Agricultural products processing (Agro-processing) is a fact in the agriculture value chain that entails addition of value to agricultural commodities with the ultimate intention of increasing the economic value. Various governments of developing economics now adopt programmes which are formulated, taking much cognizance of value addition and marketing of farm outputs. In line with this development Ja’afar-Furo et al., (2011) stressed that developing countries that intend to rapidly transform their agriculture would have to massively embark on holistic food system which involves processing and clearly defined channels of appropriate marketing in order to provide sustainable avenues for income generation for the rural farmers, in Nigeria, several programmes have been fielded by the federal government in the past with the perfect hope that, specially, the rural farmers and the poor would immensely benefit from such laudable intention in terms of income generation. However, these could not yield much deserved results. For instance, Ugoh and Ukpene (2009) appropriately appraised the trend of policies on poverty alleviation programmes in Nigeria, highlighting both successes and weakness. The authors mentioned poor targeting mechanisms, failure to focus on the poor, programme inconsistencies, poor implementation and corruption as the major lapses, and concluded that the entire programmes where unable to involve the beneficiaries in the planning stages and implementations. From the Nigeria’s independence to date, the names are endless. These include, operation feed the nation (OFN), Green Revolution, Directorate of Food, Road and Infrastructure (DFFRI), Nigeria Agricultural Land Development Authority (NALDA) and presently, Fadama Programmes.

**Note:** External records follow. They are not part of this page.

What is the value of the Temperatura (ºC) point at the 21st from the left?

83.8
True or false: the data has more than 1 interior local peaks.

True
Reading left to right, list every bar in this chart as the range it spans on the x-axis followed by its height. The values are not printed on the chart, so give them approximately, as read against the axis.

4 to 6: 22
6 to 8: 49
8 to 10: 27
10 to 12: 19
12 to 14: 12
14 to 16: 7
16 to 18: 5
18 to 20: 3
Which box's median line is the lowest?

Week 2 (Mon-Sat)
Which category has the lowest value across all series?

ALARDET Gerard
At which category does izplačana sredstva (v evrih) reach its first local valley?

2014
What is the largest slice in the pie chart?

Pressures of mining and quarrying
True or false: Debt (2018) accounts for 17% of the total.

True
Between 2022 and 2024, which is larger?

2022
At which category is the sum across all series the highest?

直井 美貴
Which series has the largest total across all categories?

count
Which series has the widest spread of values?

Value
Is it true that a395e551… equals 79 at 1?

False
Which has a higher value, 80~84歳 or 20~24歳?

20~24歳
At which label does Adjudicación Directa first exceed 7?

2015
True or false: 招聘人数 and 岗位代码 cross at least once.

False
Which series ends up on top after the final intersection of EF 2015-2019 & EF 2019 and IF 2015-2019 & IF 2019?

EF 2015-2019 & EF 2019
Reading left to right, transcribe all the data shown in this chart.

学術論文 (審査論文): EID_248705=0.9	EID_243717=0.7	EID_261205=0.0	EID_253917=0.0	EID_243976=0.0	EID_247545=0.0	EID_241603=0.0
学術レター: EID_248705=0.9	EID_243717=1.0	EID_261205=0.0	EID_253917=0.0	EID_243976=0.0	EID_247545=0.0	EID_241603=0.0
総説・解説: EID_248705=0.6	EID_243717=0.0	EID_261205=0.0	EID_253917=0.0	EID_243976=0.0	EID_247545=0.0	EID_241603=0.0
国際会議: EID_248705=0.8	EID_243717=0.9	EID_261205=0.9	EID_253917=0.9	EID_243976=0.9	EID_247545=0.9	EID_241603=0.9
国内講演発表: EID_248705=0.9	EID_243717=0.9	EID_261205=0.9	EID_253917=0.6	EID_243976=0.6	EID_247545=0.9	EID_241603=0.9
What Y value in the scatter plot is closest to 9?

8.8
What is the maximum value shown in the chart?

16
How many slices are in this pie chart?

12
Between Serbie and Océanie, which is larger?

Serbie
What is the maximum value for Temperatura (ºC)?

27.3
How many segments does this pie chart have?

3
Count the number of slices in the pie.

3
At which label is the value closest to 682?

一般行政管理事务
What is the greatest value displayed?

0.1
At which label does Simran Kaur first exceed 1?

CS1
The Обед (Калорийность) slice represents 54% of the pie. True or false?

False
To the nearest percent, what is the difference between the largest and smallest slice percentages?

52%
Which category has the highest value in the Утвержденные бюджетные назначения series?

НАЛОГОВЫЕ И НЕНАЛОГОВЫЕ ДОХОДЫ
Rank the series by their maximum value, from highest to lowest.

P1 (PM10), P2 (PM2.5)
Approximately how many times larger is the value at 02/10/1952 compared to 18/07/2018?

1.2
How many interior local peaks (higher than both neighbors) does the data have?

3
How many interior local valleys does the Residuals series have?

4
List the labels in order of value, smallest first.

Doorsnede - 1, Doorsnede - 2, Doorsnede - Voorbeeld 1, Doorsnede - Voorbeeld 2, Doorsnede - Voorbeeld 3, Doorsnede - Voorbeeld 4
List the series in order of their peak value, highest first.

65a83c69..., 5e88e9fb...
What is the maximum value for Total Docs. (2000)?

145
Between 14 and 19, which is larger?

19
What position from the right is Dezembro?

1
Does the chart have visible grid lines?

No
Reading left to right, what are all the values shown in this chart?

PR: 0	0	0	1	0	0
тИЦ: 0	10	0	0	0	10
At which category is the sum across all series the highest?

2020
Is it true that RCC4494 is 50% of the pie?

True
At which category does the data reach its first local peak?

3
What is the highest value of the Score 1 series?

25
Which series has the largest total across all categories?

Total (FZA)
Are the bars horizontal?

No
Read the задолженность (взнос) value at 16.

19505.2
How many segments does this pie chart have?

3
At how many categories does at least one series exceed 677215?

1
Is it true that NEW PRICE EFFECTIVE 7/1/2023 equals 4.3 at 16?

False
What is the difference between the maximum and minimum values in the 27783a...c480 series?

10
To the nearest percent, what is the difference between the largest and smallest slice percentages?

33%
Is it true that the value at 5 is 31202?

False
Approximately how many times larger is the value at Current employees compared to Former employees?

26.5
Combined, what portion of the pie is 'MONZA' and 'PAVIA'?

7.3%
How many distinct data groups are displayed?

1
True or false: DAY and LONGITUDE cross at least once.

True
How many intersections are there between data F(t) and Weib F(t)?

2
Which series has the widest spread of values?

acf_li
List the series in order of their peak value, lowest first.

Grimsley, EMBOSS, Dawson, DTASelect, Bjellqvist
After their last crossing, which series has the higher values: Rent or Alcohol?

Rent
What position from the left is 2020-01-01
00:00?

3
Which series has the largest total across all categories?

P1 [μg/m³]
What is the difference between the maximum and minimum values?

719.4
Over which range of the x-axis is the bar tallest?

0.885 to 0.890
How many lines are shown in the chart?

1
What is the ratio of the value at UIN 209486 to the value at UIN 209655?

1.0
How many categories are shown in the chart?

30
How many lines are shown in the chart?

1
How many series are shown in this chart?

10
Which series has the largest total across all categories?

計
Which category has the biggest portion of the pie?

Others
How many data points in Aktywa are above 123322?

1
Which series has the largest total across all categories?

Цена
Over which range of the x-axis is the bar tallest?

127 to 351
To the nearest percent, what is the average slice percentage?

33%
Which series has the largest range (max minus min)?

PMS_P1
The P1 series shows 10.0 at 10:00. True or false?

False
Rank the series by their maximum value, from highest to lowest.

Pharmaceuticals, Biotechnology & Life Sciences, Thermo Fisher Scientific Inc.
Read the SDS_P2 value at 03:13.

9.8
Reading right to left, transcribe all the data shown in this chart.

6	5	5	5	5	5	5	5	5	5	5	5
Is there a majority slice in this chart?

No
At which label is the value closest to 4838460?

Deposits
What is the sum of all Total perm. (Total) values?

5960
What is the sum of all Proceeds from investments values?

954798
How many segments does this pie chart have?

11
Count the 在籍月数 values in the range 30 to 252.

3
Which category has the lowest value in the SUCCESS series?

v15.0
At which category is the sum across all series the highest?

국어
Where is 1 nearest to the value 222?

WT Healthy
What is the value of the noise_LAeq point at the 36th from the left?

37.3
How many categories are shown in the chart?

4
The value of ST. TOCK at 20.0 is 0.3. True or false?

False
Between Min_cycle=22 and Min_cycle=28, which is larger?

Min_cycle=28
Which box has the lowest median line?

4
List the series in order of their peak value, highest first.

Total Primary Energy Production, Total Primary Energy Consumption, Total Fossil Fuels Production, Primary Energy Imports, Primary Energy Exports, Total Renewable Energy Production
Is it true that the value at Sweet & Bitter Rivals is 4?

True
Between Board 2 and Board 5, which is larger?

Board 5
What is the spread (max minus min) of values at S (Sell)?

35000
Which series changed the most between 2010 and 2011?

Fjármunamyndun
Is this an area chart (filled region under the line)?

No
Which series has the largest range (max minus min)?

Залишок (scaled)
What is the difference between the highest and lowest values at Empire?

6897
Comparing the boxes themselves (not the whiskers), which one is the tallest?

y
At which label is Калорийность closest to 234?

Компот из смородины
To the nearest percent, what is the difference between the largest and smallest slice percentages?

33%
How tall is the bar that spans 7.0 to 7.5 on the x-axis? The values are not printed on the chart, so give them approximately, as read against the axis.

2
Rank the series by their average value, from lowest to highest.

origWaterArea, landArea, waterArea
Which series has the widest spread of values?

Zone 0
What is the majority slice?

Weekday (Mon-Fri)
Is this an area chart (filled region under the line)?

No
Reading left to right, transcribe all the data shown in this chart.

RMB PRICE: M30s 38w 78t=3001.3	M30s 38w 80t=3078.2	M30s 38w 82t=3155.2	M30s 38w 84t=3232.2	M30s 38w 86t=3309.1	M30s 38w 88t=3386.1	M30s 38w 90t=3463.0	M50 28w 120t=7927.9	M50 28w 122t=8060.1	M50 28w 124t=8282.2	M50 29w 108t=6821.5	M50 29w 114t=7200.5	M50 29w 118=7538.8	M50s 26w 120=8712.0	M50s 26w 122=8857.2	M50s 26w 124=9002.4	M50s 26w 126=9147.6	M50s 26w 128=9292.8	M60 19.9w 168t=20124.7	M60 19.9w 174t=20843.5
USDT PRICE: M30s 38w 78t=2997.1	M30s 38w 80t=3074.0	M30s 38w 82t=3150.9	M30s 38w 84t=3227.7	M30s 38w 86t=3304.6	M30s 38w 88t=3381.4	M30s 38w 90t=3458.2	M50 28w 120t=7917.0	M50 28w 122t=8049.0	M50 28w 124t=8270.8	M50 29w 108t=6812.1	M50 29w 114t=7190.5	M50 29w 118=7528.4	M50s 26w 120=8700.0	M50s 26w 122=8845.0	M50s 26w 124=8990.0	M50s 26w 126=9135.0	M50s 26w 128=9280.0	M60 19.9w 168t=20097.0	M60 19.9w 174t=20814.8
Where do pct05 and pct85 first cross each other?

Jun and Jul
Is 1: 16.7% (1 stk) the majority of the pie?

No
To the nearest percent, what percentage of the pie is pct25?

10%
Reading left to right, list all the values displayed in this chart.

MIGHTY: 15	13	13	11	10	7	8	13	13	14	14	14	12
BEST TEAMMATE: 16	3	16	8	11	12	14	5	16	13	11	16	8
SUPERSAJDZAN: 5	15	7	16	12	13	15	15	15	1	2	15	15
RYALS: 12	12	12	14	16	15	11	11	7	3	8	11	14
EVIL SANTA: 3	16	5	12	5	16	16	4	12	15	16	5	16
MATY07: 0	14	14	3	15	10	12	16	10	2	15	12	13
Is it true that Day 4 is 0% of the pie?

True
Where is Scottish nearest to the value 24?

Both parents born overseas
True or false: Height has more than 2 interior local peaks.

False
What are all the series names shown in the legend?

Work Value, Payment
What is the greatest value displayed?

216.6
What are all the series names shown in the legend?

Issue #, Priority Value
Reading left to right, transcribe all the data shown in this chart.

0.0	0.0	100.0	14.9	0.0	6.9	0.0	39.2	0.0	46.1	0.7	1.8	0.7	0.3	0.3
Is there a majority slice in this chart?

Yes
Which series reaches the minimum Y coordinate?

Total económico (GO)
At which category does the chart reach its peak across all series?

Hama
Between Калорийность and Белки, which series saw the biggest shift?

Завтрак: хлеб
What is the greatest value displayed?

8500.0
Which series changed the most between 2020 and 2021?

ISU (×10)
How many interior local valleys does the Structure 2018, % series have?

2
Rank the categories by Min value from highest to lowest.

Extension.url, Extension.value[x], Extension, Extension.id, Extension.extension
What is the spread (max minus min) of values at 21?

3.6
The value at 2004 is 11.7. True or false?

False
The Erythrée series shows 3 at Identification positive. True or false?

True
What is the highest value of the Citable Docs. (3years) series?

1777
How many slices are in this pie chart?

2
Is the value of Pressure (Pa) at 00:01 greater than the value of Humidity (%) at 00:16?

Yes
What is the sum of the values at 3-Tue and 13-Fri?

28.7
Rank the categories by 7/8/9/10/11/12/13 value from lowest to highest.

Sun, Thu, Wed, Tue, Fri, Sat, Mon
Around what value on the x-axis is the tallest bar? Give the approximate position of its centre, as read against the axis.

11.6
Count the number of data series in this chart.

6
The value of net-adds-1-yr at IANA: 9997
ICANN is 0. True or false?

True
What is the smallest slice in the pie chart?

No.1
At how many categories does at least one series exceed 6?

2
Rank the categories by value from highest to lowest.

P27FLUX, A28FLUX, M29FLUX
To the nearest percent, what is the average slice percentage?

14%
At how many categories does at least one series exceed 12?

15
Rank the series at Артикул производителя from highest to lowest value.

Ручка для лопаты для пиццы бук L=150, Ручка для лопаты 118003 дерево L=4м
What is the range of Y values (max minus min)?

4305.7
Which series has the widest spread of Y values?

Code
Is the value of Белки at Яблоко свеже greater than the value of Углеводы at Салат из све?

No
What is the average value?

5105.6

Of the three (3) phases of Fadama programmes Fadama 111 was established in order to address the inadequacies observed in Fadama 1 and 11. The major project objective is for the increment of their incomes through agro-processing and market accessibility in Akwa Ibom State and this in attempt will evaluate the performance of the project thereby achieving the laudable desire of Fadama 111 with a view of taking account of constraints that may serve as huddles towards attaining same.
1.3 Objectives of the Study
The study have the following objectives:
(1) To examine the ways of reducing unemployment rate in Nigeria through agricultural development.
(2) To identify ways of improving agricultural productivity in Nigeria.
(3) To access the extent to which government through Fadama 111 has been able to implement fish production in Akwa Ibom State for reduction of unemployment.
(4) To assess the extent Fadama 111 with their output have been able to increase income for the state and country in general.
1.4 Research Questions
(1) What are the ways of reducing unemployment rate in Nigeria through agricultural development?
(2) How can the government agency capability be access in order to enhanced crop production for the reduction of unemployment in Akwa Ibom State?
(3) To what extent have governments gone in the implementation of fish production to reduce unemployment in Akwa Ibom State?
(4) To what extent have Fadama 111 with their output been able to increase income for the state?